:: Records for this exercise

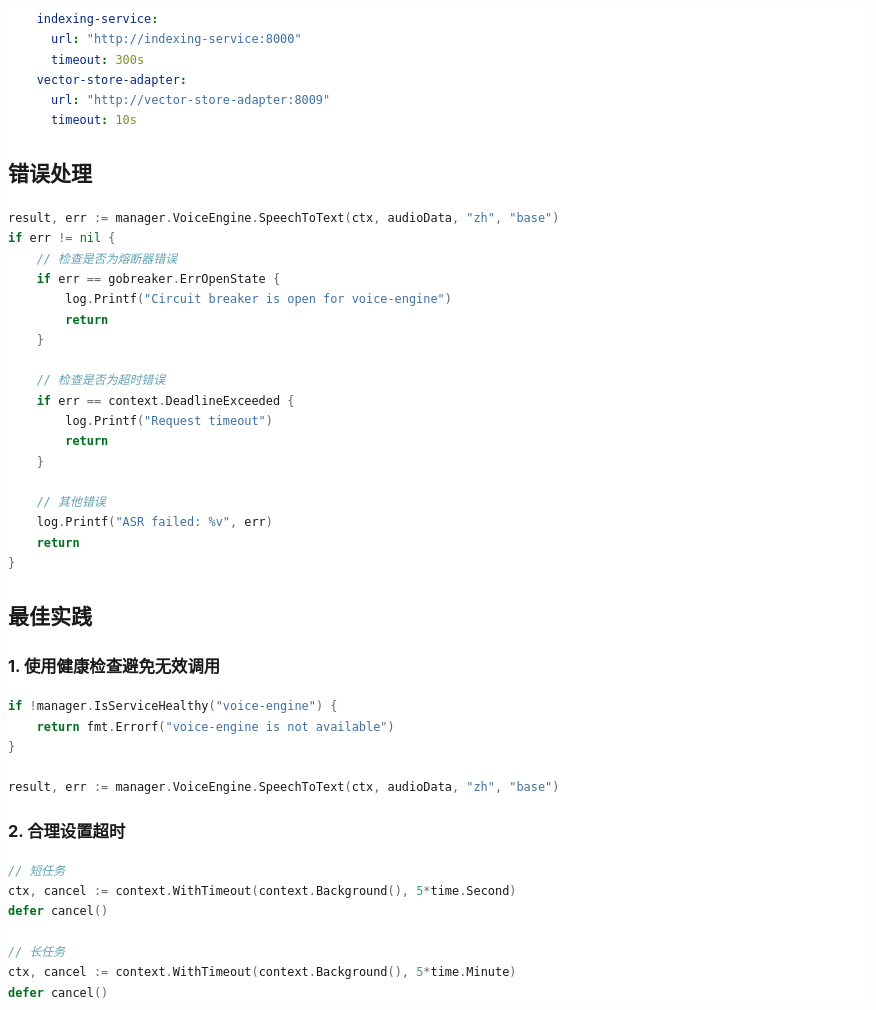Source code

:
 ```yaml
    indexing-service:
      url: "http://indexing-service:8000"
      timeout: 300s
    vector-store-adapter:
      url: "http://vector-store-adapter:8009"
      timeout: 10s
```

## 错误处理

```go
result, err := manager.VoiceEngine.SpeechToText(ctx, audioData, "zh", "base")
if err != nil {
    // 检查是否为熔断器错误
    if err == gobreaker.ErrOpenState {
        log.Printf("Circuit breaker is open for voice-engine")
        return
    }

    // 检查是否为超时错误
    if err == context.DeadlineExceeded {
        log.Printf("Request timeout")
        return
    }

    // 其他错误
    log.Printf("ASR failed: %v", err)
    return
}
```

## 最佳实践

### 1. 使用健康检查避免无效调用

```go
if !manager.IsServiceHealthy("voice-engine") {
    return fmt.Errorf("voice-engine is not available")
}

result, err := manager.VoiceEngine.SpeechToText(ctx, audioData, "zh", "base")
```

### 2. 合理设置超时

```go
// 短任务
ctx, cancel := context.WithTimeout(context.Background(), 5*time.Second)
defer cancel()

// 长任务
ctx, cancel := context.WithTimeout(context.Background(), 5*time.Minute)
defer cancel()
```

::::

▶ [Your goal] Only the lines from the one with "### 2. 合理设置超时" through the final line above belong in the answer, each retyped exactly.

▶ [Result of this task]
### 2. 合理设置超时

```go
// 短任务
ctx, cancel := context.WithTimeout(context.Background(), 5*time.Second)
defer cancel()

// 长任务
ctx, cancel := context.WithTimeout(context.Background(), 5*time.Minute)
defer cancel()
```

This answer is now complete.